The Quay County Sun newspaper reported a county commissioner is proposing that Tucumcari, New Mexico, essentially give away abandoned property to businesses.
Under the plan, the city would make some abandoned properties and buildings it owns available to new or expanding business at low or no cost, thus providing an incentive for businesses to grow or locate in Tucumcari, according to Fifth District Commissioner John Mihm, the idea’s chief promoter. […]
Watson proposed a series of steps that the plan’s development could follow, including establishment of processes and procedures, program promotion and client recruitment, property development, setting commitments, goals and objectives and continuing management assistance.
She said the small-business center could help business owners who take advantage of the land offer with planning, forms and applications and counseling.
City officials seemed enthusiastic about the idea, but noted Local Economic Development Act restrictions could keep them from giving away property.
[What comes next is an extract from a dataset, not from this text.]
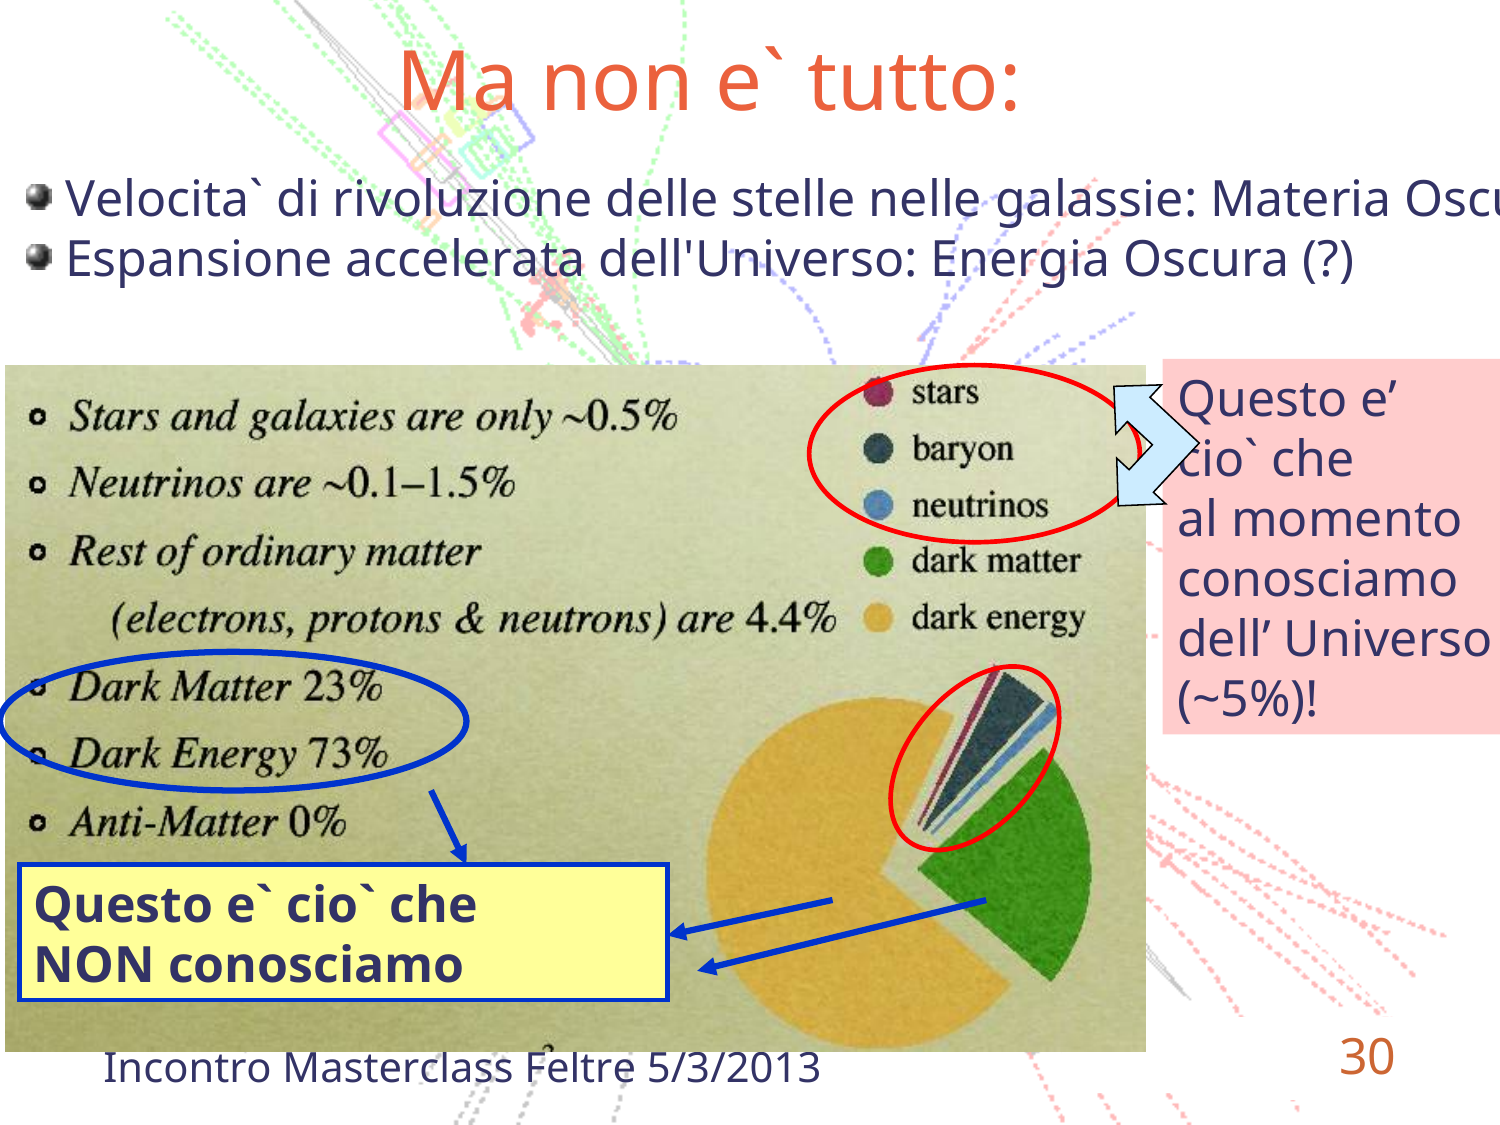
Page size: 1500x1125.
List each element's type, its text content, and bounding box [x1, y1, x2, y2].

So the city took no action.
It would seem prudent the city council find a way around those restrictions. It was noted at the meeting that Paducah, Kentucky, revitalized itself with a similar program in its historic Lowertown section. A brief description of the program:
While the financial incentives offered by the city were limited to dilapidated housing at little cost (often as low as $1) and professional design fee assistance of up to $2,500, the intrigue of becoming a part of a true art enclave proved irresistible. To date, LowerTown artists/residents, primarily through a generous and innovative financing arrangement offered by community partner Paducah Bank, have invested over $30 million in restoring this model community to its previous glory.
Detroit is trying a similar program by offering houses in a historic neighborhood for $1,000 if they’re brought up to code in six months and the owner lives there. Detroit, with its myriad problems and a pending bankruptcy, is an extreme case. But the program is being met with a lot of enthusiasm.
In the case of Tucumcari, it doesn’t take a lot of imagination to see how Route 66 could benefit from a similar program, especially if an artist’s enclave is set up in some of the abandoned motels along the corridor. Look no further than the photo at the top of this post.
In the same story, Rob Morper, who owns a real-estate brokerage, also said Tucumcari “is not even scratching the surface” of its tourism potential. That’s an issue for another time. But if Tucumcari adopts the Paducah model, the tourism problem would largely fix itself.